Fomos entrevistá-la.
Qual foi o seu percurso académico e científico?
Licencie-me em Biologia pela Faculdade de Ciências da Universidade do Porto em 1996. Iniciei a minha carreira científica no IPATIMUP (Instituto de Patologia e Imunologia Molecular da Universidade do Porto), trabalhando sob a orientação da Prof. Leonor David. De seguida ingressei no programa doutoral GABBA (Programa Graduado em Áreas da Biologia Básica e Aplicada, UP), trabalhando em Imunologia com a Prof. Maria de Sousa (IBMC) e Prof. Nancy Andrews (Harvard University em Boston, USA). Desde 2005 que concílio a investigação científica com o ensino. Dá-me um grande prazer partilhar com os estudantes a minha paixão pela ciência. Atualmente, sou professora convidada na Secção Autónoma de Ciências da Saúde, Universidade de Aveiro. No campo científico sou, desde 2011, investigadora na Lysosome and Peroxisome Biology Unit (UniLiPe) do IBMC (Instituto de Biologia Molecular e Celular) no Porto, onde coordeno uma equipa de investigação que trabalha para a melhor compreensão do papel da acumulação de esfingolípidos em doenças lisossomais de sobrecarga na ativação do sistema imunológico.

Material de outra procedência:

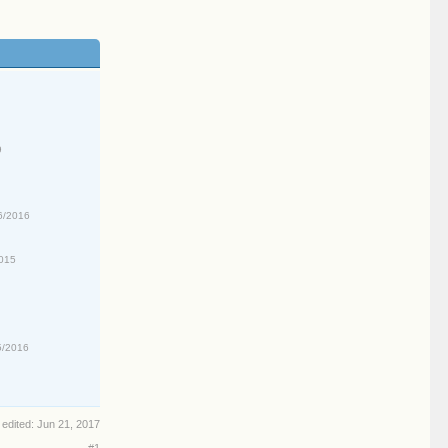
9
6/2016
2015
5/2016
 edited:
Jun 21, 2017
#1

O que a levou a estudar a Doença de Gaucher e em que é que consiste?
A pergunta que tem motivado a minha investigação nos últimos anos é saber de que modo os esfingolipidos condicionam a resposta de linfócitos T específicos para lípidos. A doença de Gaucher é a esfingolipidose (grupo de diferentes doenças em que há acumulação de esfingolipidos) mais frequente em todo o mundo (e neste aspeto Portugal não foge à regra), daí o meu interesse inicial no seu estudo.
Mais tarde, em 2011, foi descoberto que o principal lípido que se acumula nesta doença é capaz de ativar as células NKT (células do sistema imune) e que as células NKT são capazes de regular a atividade dos linfócitos B. Tendo em conta que os doentes Gaucher podem desenvolver mielomas e linfomas de células B, o meu interesse por esta patologia foi reforçado.
A doença de Gaucher é uma doença metabólica hereditária rara que afecta uma em cada 100000 pessoas. As manifestações clínicas desta patologia apresentam-se ao nível do sangue, órgãos internos (especialmente fígado e baço) e ossos, podendo ocorrer em qualquer idade.
Quais são os desafios futuros e em que aspectos este prémio vai facilitar atingir esses objectivos?
O desafio é sempre: “to do great science and to publish it before our competitors”. Este tipo de apoio financeiro é inestimável para a concretização deste objectivo.